§ **Task goal**
Rewrite everything from the start of the items down to the line containing "and class of mail.", replacing "Rivers" with "Lakes" and leaving everything else as it is.
□ □ □ □
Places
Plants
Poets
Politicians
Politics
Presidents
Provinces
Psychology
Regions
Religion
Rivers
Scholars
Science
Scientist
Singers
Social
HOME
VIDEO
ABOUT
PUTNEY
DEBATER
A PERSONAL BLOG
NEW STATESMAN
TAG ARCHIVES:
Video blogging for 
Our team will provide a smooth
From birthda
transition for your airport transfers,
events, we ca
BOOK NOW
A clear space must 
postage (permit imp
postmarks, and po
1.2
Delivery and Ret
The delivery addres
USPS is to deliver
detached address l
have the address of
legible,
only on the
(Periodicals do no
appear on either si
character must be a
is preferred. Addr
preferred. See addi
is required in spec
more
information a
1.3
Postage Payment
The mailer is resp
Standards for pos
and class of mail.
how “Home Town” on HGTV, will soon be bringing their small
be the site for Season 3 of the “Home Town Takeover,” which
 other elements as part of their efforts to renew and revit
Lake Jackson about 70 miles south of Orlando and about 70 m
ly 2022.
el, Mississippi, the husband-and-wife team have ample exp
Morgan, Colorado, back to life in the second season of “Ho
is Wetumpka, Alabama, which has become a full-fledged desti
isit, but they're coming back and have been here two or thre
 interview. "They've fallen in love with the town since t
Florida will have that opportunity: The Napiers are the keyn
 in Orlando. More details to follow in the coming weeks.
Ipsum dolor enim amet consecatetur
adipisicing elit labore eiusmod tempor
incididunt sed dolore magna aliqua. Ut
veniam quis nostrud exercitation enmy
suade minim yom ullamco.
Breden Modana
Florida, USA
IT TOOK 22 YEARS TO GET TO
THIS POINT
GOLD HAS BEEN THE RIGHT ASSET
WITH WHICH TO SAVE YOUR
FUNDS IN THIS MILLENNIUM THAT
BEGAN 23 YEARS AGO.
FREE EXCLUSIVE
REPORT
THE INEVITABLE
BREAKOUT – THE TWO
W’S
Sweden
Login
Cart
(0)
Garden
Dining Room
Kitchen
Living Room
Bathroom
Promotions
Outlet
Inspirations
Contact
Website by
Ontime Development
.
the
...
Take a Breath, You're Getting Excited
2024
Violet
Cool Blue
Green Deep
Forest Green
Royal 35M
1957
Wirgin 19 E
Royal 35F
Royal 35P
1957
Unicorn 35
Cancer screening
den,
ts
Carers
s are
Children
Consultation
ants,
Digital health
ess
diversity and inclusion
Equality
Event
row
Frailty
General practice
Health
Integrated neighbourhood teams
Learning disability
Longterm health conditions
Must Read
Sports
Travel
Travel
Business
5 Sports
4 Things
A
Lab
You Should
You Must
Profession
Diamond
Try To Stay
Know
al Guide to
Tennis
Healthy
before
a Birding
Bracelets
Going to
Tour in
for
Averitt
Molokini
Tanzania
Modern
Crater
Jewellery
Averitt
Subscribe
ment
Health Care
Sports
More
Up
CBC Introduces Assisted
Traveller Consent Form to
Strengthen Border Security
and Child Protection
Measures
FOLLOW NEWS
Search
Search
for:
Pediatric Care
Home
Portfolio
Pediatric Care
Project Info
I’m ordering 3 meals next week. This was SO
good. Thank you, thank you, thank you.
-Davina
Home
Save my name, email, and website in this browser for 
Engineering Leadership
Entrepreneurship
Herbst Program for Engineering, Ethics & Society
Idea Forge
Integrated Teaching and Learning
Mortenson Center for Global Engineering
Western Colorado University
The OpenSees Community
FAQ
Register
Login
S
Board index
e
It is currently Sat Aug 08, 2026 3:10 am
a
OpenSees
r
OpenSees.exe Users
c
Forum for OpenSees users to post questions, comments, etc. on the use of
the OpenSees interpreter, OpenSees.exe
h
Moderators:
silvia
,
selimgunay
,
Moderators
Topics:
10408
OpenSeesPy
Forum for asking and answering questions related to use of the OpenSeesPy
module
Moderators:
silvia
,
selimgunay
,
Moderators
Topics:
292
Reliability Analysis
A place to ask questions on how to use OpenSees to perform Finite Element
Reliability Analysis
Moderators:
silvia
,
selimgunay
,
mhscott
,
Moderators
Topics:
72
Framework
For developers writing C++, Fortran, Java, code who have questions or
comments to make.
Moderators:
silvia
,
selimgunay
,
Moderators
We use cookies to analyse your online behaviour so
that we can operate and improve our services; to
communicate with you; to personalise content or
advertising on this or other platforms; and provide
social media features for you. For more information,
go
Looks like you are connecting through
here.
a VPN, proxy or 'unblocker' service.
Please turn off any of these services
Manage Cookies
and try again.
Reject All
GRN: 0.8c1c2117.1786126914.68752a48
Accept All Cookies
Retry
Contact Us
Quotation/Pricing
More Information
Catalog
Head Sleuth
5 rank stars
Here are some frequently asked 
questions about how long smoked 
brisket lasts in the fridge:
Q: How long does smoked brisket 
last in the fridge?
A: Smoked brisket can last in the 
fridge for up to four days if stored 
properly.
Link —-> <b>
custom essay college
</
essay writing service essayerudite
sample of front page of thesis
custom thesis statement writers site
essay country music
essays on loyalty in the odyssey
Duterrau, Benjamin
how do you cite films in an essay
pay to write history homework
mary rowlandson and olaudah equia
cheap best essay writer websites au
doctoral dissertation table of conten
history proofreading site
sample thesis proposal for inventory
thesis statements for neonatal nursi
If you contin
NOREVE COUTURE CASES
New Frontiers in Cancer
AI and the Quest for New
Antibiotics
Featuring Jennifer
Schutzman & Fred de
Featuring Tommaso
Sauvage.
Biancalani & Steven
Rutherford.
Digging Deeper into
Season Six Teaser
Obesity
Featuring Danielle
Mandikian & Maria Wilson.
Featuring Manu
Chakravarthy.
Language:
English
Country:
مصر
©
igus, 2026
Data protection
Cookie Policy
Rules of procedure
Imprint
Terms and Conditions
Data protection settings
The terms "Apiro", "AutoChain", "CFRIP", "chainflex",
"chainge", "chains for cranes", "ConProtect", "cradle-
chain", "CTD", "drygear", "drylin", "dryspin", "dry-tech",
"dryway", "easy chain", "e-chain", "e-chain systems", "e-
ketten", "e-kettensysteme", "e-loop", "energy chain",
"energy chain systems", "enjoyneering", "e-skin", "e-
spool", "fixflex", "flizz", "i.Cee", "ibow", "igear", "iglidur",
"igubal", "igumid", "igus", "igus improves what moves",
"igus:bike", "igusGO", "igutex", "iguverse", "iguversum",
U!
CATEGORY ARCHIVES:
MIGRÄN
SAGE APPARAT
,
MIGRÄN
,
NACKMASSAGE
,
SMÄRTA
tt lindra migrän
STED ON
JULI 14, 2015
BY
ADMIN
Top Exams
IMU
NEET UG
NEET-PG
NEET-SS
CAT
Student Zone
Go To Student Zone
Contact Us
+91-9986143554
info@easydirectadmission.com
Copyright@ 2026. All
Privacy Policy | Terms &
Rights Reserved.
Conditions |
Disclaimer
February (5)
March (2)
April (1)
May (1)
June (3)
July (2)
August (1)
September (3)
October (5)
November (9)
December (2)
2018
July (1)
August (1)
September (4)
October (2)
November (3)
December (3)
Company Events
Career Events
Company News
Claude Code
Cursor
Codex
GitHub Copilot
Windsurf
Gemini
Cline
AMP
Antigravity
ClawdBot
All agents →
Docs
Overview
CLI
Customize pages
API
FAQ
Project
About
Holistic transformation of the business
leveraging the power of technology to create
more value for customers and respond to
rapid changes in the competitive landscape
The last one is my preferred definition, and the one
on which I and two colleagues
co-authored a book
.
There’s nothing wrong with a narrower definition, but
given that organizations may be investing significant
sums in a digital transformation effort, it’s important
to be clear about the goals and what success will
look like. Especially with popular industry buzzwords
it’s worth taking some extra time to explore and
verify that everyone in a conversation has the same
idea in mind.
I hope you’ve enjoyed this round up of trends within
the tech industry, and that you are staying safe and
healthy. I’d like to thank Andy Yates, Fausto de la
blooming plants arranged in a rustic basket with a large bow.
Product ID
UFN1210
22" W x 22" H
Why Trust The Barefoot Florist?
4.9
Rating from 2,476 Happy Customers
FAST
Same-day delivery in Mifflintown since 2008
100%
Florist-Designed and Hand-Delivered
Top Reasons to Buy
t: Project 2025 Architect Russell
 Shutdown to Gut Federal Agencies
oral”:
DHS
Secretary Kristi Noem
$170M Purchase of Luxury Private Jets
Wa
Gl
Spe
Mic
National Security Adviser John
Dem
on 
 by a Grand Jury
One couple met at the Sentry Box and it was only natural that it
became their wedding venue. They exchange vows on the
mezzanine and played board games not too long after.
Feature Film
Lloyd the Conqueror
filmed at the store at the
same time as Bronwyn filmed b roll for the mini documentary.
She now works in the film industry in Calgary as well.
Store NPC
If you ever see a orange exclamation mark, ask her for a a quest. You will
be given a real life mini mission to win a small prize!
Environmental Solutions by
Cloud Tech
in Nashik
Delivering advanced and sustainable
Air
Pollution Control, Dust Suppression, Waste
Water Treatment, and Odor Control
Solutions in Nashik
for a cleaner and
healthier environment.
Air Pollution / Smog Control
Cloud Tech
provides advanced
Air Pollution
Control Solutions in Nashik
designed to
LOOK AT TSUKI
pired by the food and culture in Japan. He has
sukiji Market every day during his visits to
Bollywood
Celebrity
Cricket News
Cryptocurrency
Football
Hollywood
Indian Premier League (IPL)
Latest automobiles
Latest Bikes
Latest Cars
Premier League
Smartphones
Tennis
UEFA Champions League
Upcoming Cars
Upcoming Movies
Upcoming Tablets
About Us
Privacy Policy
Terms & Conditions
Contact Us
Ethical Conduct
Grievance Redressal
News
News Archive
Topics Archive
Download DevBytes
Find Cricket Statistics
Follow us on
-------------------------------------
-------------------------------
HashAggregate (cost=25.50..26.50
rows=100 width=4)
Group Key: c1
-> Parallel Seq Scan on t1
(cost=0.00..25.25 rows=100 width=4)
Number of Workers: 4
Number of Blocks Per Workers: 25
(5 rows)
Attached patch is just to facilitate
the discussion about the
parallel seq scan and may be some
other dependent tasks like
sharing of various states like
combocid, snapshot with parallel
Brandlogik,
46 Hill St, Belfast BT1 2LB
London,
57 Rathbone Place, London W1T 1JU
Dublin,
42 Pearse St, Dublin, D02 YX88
□ □ □ □
§ **Solution for this task**
Places
Plants
Poets
Politicians
Politics
Presidents
Provinces
Psychology
Regions
Religion
Lakes
Scholars
Science
Scientist
Singers
Social
HOME
VIDEO
ABOUT
PUTNEY
DEBATER
A PERSONAL BLOG
NEW STATESMAN
TAG ARCHIVES:
Video blogging for 
Our team will provide a smooth
From birthda
transition for your airport transfers,
events, we ca
BOOK NOW
A clear space must 
postage (permit imp
postmarks, and po
1.2
Delivery and Ret
The delivery addres
USPS is to deliver
detached address l
have the address of
legible,
only on the
(Periodicals do no
appear on either si
character must be a
is preferred. Addr
preferred. See addi
is required in spec
more
information a
1.3
Postage Payment
The mailer is resp
Standards for pos
and class of mail.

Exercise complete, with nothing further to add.